Aid links: USAid cuts, blockchain bonds, and more

Links and stories from the aid and development sector.

Metro-Manila, Philippines (Photo: Lawrence OP/Flickr)
Metro-Manila, Philippines (Photo: Lawrence OP/Flickr)
Published 15 Aug 2018   Follow @AlexandreDayant

  • Samuel Oakford comments on the new rule applied by the Trump administration on money spent by USAid through the UN and other multinational agencies. The measure could negatively impact a quarter of all US foreign assistance.
  • The Australian picked up Jonathan Pryke’s recent submission to the Australian Parliamentary inquiry on the Aid Program, focusing on his recommendations around the role of the private sector in Australia’s aid program.
  • Photographer Nicoló Lanfranchi documented his stay on the Aquarius, a special-purpose ship chartered by SOS Méditerranée and Médecins Sans Frontières to rescue migrants and refugees in trouble at sea.
  • President of the Philippines Rodrigo Duterte’s war on drugs has left thousands of children living as orphans or in single-parent families struggling to put food on the table.

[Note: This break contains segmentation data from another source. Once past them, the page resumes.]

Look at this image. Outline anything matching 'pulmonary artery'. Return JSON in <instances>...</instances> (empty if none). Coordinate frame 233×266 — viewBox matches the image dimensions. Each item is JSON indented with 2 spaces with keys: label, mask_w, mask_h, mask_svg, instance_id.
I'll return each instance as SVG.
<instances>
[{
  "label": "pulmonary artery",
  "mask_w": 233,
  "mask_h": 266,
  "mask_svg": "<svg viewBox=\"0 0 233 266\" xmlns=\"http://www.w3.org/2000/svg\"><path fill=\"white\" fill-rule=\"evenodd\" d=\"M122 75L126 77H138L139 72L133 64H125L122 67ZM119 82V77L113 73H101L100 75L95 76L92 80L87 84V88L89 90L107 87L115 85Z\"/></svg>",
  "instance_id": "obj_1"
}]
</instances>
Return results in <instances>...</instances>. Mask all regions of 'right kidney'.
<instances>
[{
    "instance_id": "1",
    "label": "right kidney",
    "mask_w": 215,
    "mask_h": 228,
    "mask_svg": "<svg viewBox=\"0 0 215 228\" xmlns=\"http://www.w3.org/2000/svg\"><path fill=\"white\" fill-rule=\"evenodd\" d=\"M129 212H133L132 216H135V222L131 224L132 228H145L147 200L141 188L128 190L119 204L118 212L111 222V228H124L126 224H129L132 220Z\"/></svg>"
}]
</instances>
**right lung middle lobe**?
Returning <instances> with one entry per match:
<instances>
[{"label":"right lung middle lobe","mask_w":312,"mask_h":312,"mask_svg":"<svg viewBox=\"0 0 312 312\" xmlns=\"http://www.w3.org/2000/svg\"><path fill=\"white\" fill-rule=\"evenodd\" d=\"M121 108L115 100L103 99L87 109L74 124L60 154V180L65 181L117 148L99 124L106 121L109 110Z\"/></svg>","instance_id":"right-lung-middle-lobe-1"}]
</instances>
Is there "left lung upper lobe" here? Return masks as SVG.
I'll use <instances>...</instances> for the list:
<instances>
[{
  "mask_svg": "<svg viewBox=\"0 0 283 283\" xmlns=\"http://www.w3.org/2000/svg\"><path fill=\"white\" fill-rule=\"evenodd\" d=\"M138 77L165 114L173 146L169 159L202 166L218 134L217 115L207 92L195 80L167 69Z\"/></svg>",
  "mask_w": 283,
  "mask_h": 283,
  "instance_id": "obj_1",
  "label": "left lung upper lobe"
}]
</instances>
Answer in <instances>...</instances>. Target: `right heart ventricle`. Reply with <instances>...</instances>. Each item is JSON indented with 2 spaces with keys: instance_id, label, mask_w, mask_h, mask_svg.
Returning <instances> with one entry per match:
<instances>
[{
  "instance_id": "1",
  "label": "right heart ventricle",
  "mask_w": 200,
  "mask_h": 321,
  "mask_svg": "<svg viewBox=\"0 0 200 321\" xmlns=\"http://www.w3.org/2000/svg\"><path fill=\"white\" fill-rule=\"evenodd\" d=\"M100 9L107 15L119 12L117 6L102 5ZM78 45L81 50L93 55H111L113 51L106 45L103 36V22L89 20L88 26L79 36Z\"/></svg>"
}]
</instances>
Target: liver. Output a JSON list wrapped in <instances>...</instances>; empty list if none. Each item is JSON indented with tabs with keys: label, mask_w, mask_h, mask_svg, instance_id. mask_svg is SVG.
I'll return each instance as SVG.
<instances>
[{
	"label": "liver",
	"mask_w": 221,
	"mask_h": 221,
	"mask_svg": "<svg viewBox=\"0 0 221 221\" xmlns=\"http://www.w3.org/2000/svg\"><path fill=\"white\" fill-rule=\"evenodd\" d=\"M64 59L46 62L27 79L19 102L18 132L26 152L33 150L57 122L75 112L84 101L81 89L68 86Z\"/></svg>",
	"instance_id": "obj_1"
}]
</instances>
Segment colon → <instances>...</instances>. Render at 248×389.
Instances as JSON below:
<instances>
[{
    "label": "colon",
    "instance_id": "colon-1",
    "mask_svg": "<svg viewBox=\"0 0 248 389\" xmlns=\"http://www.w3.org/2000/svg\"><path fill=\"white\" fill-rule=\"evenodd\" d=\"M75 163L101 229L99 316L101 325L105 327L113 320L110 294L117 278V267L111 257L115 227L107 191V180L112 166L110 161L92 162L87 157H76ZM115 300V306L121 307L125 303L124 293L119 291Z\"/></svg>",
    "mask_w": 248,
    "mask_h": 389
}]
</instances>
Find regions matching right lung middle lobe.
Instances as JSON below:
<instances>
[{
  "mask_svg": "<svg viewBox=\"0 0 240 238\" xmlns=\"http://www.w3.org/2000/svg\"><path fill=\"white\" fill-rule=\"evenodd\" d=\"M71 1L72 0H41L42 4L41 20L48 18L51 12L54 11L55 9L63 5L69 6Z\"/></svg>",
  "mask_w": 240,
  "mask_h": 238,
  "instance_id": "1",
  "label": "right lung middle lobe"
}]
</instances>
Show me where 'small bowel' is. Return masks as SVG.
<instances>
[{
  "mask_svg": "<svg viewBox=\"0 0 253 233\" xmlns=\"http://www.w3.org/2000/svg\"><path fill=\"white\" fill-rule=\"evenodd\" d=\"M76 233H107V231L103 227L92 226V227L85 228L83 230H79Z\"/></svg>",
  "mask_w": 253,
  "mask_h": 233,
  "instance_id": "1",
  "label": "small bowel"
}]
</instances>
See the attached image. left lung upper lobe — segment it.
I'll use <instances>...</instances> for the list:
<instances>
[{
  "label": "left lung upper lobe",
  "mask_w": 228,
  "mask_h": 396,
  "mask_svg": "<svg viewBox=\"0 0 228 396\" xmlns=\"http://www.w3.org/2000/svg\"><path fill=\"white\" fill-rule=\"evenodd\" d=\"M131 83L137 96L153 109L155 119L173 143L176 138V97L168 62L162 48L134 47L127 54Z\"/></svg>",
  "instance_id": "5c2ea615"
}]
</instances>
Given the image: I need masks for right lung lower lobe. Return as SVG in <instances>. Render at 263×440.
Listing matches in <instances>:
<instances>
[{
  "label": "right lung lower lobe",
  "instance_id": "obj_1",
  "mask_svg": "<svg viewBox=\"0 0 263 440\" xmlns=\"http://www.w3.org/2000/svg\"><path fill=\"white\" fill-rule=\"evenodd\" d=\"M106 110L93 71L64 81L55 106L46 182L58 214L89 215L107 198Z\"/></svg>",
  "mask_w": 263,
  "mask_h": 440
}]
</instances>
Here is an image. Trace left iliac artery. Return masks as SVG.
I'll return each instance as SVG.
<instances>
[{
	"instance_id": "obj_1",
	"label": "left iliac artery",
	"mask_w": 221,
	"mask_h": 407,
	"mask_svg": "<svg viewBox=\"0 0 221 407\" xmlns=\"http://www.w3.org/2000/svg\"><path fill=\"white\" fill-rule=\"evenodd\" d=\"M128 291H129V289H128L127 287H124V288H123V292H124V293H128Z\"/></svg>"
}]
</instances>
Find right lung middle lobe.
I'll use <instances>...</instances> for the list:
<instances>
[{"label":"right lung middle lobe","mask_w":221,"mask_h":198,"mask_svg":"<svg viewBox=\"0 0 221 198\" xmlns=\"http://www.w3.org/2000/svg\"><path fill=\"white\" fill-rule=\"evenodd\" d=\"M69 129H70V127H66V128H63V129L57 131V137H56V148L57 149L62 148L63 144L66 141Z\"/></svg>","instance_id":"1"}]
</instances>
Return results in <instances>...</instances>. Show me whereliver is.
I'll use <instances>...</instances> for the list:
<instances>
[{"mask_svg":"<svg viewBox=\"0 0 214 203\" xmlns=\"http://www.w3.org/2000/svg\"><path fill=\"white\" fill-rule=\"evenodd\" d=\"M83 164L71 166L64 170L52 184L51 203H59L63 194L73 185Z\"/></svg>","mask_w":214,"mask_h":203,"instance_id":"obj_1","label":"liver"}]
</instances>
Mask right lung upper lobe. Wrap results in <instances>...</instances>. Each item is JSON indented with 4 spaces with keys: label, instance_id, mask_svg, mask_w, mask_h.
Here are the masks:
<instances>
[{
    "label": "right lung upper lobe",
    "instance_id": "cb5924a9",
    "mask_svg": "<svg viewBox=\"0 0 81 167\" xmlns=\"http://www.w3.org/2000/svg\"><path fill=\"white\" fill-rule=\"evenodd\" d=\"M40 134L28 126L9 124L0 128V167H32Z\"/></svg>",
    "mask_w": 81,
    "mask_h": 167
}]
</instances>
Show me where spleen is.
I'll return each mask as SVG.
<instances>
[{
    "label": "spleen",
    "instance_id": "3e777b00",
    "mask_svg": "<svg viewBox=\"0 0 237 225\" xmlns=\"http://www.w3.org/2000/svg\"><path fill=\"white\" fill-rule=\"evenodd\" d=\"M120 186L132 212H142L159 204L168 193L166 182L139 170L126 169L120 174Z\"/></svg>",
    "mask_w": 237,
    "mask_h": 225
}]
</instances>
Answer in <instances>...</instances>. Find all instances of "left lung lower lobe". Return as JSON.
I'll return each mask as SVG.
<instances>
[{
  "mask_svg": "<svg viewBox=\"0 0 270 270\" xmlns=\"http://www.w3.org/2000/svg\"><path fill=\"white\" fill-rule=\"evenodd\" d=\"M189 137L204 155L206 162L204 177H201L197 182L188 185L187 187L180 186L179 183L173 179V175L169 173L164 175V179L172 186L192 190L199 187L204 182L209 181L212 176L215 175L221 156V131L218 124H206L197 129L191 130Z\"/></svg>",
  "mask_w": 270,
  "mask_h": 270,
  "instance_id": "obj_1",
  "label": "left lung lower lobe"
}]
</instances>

James Whitlow Delano looks at the city of Navotas, Metro Manila, and assesses the impact of a campaign that has now claimed up to 20,000 lives.
  • The World Bank issues between US$50–$60 billion annually in bonds for sustainable development. Last week, the Bank mandated Commonwealth Bank of Australia the world’s first blockchain bond in order to streamline processes among numerous debt capital market intermediaries and agents.
  • Amelia Dunn comments on a new paper released by Harvard University and Melbourne’s Murdoch Children’s Research Institute (MCRI) on Saturday, demonstrating that adolescents in low-income counties are only getting a fraction of the development funding they need.
  • Asia has proven to be one of the greatest developmental success stories in the global economy. However, infrastructure has failed to keep pace with the region’s economic dynamism. As a result, China has taken the lead in efforts to close these gaps, with both the Belt and Road Initiative (BRI) and the Asian Infrastructure Investment Bank (AIIB). Jeffrey Wilson discusses both initiatives from an Australian perspective.